Relativistic Collisionless Shocks in Unmagnetized Electron-Positron Plasmas

TL;DR

This study demonstrates that collisionless shock waves can be generated in unmagnetized electron-positron plasmas through Weibel-like instabilities, leading to magnetic field generation and complex particle interactions, without significant particle acceleration.

Contribution

First simulation showing relativistic collisionless shocks in unmagnetized electron-positron plasmas driven by plasma instabilities.

Findings

Magnetic fields generated by Weibel-like instability at shock transition.

Shock propagates at nearly constant speed without linear wave support.

Downstream particles can return upstream, causing charge separation and field generation.

Abstract

It is shown that collisionless shock waves can be driven in unmagnetized electron-positron plasmas by performing a two-dimensional particle-in-cell simulation. At the shock transition region, strong magnetic fields are generated by a Weibel-like instability. The generated magnetic fields are strong enough to deflect the incoming particles from upstream of the shock at a large angle and provide an effective dissipation mechanism for the shock.
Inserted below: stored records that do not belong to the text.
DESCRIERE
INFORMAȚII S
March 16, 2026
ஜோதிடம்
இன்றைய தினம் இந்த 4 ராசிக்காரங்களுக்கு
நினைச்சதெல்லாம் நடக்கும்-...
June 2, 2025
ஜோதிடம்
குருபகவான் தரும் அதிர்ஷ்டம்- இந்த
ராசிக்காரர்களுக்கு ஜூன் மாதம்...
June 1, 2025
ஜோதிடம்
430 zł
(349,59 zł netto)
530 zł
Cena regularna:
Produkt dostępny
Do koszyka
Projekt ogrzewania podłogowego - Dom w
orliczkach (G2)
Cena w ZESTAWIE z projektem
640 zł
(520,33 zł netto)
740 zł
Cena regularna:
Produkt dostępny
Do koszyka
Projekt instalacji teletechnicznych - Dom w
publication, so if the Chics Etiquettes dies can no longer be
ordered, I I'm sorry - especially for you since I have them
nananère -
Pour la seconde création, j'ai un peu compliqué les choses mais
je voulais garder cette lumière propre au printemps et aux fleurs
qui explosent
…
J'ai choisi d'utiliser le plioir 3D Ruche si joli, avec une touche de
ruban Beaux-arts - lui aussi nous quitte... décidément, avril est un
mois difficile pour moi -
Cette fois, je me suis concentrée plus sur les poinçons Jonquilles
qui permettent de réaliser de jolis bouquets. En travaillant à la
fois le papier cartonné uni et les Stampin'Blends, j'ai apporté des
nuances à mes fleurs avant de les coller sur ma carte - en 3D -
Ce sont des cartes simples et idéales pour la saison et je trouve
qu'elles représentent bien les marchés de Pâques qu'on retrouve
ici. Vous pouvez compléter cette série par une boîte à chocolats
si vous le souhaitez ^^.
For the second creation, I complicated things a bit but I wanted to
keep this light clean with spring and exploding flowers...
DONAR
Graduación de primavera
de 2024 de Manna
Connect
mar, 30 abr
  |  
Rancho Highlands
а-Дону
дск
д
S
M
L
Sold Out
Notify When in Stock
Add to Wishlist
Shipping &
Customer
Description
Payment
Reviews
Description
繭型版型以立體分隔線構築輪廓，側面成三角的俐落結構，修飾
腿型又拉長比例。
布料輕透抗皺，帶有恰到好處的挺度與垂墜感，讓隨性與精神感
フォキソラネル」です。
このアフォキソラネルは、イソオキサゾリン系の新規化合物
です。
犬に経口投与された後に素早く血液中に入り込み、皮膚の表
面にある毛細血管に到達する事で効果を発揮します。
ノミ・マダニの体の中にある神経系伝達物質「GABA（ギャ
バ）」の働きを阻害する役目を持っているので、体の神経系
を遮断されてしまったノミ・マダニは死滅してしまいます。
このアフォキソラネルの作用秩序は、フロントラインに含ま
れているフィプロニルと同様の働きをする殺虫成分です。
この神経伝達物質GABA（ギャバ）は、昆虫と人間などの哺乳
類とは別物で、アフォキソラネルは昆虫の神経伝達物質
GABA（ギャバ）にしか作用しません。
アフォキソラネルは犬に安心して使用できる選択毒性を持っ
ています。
The structure of the collisionless shock propagates at an almost constant speed. There is no linear wave corresponding to the shock wave and therefore this can be regarded as a kind of ``instability-driven'' shock wave. The generated magnetic fields rapidly decay in the downstream region. It is also observed that a fraction of the thermalized particles in the downstream region return upstream through the shock transition region. These particles interact with the upstream incoming particles and cause the generation of charge-separated current filaments in the upstream of the shock as well as the electrostatic beam instability. As a result, electric and magnetic fields are generated even upstream of the shock transition region. No efficient acceleration processes of particles were observed in our simulation.